Sono uno scriba parlante. Francesco Cavaliere di

di 11 Settembre 2020
Francesco Cavaliere, sul ciglio che cade e spira. Pieve, 2020. Fotografia di Yuyan Wang. Courtesy l’artista.

Vittoria de Franchis: Aldo Palazzeschi in una sua bellissima poesia – Chi sono? – si chiede: “son forse un poeta? un pittore? un musico? che cosa? Il saltimbanco dell’anima mia”. E tu chi sei?
Francesco Cavaliere: È una bella domanda, il dilemma della mia vita. La molteplicità delle cose che faccio a volte mi disarma.
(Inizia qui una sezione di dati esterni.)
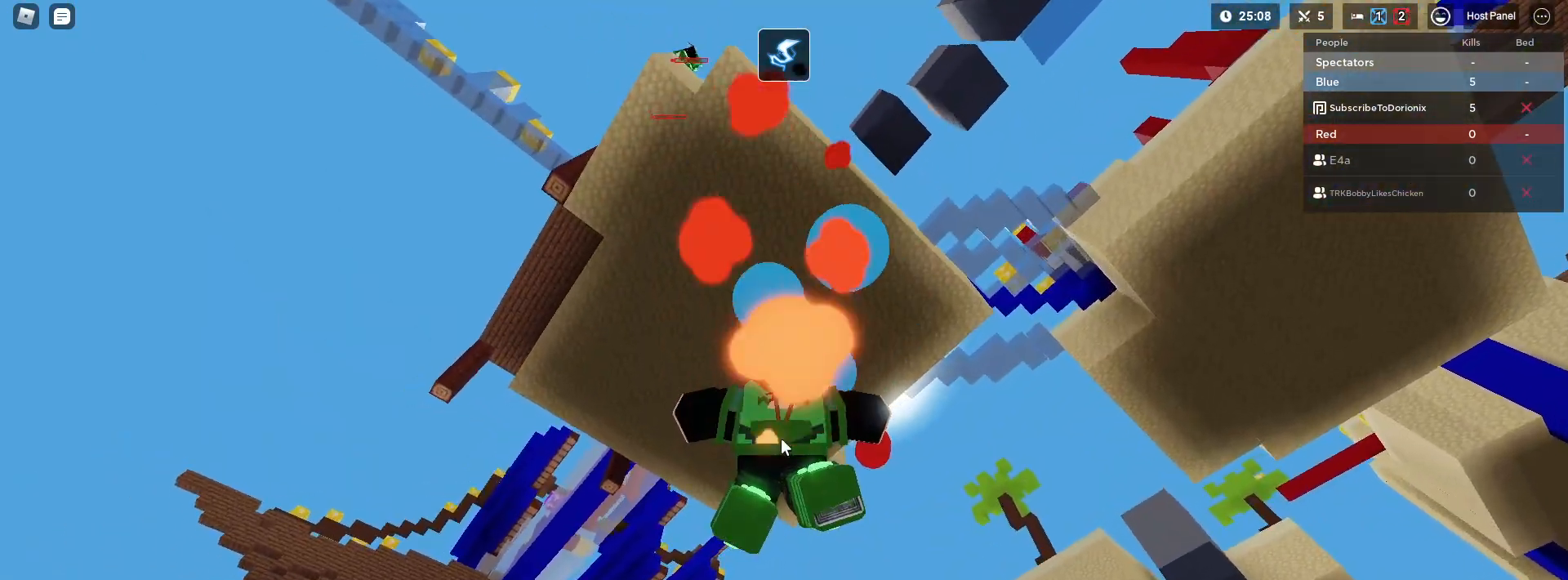
{"keys": ["shift", "w"], "mouse": ["right"], "mouse_move": "still", "events": [[33, "mouse_left", "up"], [133, "mouse_left", "down"], [233, "mouse_left", "up"], [317, "mouse_left", "down"], [367, "mouse_left", "up"], [450, "mouse_left", "down"], [500, "mouse_left", "up"]]}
Talvolta quando fai tante cose diverse è difficile dare credibilità al proprio lavoro. E allora anche io cerco di capirlo, di concentrarmi, di focalizzarmi. Mi dico: “racconti delle storie, non andare oltre” ma ci sono tutta un’altra serie di istinti che non posso arginare – osservare gli oggetti, collezionarli, cercare di plasmarli, fare musica. Sto leggendo Il mondo delle formiche di Rémy Chauvin con un’introduzione di Giorgio Celli, entomologo ma anche politico e scrittore. Mentre un tempo esistevano figure come il poeta, il pittore, il musico, penso che oggi ci sia più multidisciplinarietà nelle identità.
Ti direi che… sono uno scriba parlante… la mia voce è una nuvola, la mia penna sibila.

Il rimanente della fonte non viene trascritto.